Copy one dataframe column value to another using condition in scala-CodePudding

DF1:

accountID	cost
act1	100
act2	150

DF2:

accountID	serviceType	region	date	cost
act1	s1	us-east-1	2022-07-01	20
act1	s1	us-east-1	2022-07-02	50
act1	s1	us-east-1	2022-07-30	100
act2	s1	us-east-1	2022-07-01	100
act2	s1	us-east-1	2022-07-30	150

excepted output: when accountID is matched between dataframes, output column should be value filled from DF1

accountID	serviceType	region	date	cost	output
act1	s1	us-east-1	2022-07-01	20	100
act1	s1	us-east-1	2022-07-02	50	100
act1	s1	us-east-1	2022-07-30	100	100
act2	s1	us-east-1	2022-07-01	100	150
act2	s1	us-east-1	2022-07-30	150	150

I tried with withColumn and joins but it is not working.

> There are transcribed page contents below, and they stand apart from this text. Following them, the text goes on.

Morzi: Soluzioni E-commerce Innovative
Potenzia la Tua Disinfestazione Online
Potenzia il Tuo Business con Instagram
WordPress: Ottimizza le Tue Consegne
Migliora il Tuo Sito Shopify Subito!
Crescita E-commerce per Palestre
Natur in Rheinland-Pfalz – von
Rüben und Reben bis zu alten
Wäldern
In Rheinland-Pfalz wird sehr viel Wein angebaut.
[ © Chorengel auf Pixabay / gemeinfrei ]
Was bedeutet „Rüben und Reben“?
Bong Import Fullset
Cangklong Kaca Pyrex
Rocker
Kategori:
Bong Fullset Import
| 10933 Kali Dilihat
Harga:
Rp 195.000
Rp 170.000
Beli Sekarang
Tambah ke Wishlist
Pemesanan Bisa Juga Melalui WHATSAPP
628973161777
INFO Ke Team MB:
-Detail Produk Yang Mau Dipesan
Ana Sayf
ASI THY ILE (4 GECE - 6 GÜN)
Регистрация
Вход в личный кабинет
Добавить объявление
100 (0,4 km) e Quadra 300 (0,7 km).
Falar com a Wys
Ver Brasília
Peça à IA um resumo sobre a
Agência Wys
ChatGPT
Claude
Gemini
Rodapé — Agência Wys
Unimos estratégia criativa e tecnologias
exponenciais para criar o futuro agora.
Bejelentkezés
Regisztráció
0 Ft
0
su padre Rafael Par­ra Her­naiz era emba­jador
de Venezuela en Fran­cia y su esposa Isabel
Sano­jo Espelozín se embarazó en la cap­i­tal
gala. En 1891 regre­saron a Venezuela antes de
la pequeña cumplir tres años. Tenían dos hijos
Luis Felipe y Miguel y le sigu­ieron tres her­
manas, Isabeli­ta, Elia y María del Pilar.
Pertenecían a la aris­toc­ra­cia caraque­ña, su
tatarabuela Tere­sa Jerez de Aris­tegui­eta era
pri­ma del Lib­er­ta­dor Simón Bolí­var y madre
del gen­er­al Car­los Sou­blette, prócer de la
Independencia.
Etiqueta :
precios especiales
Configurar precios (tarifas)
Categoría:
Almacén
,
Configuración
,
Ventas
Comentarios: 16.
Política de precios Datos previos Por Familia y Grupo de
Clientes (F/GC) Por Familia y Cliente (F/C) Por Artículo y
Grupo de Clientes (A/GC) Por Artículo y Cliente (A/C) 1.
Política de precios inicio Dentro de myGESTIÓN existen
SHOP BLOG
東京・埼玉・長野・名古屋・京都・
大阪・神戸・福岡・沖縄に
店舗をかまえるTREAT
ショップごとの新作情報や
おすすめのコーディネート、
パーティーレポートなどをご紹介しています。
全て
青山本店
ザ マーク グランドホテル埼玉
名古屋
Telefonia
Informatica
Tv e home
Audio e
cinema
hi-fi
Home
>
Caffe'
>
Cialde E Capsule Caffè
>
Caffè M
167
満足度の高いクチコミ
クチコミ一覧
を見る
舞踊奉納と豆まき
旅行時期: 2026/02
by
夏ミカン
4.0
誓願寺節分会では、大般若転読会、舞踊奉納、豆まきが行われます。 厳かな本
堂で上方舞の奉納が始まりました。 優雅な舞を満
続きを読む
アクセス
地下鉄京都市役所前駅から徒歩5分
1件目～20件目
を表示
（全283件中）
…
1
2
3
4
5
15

val outputDF = df2.withColumn("output",when(col("accountID") === partitionedDf("accountID"),partitionedDf("cost")))

related post in python however I want it in scala. assign values of one dataframe column to another dataframe column based on condition

CodePudding user response：

A join is what you are looking for. Its purpose is exactly to merge related data from different tables/datasets.

df1.join(df2.withColumnRenamed("cost", "output"), "accountID")

Since in both df1 and df2 you have a column cost and you want the df2.cost to be renamed into output, it is convenient (but not required) to do it before the join (df2.withColumnRenamed("cost", "output")).

In this case a left join is used (the default, since not specified) and the join condition is the equality of the accountID column.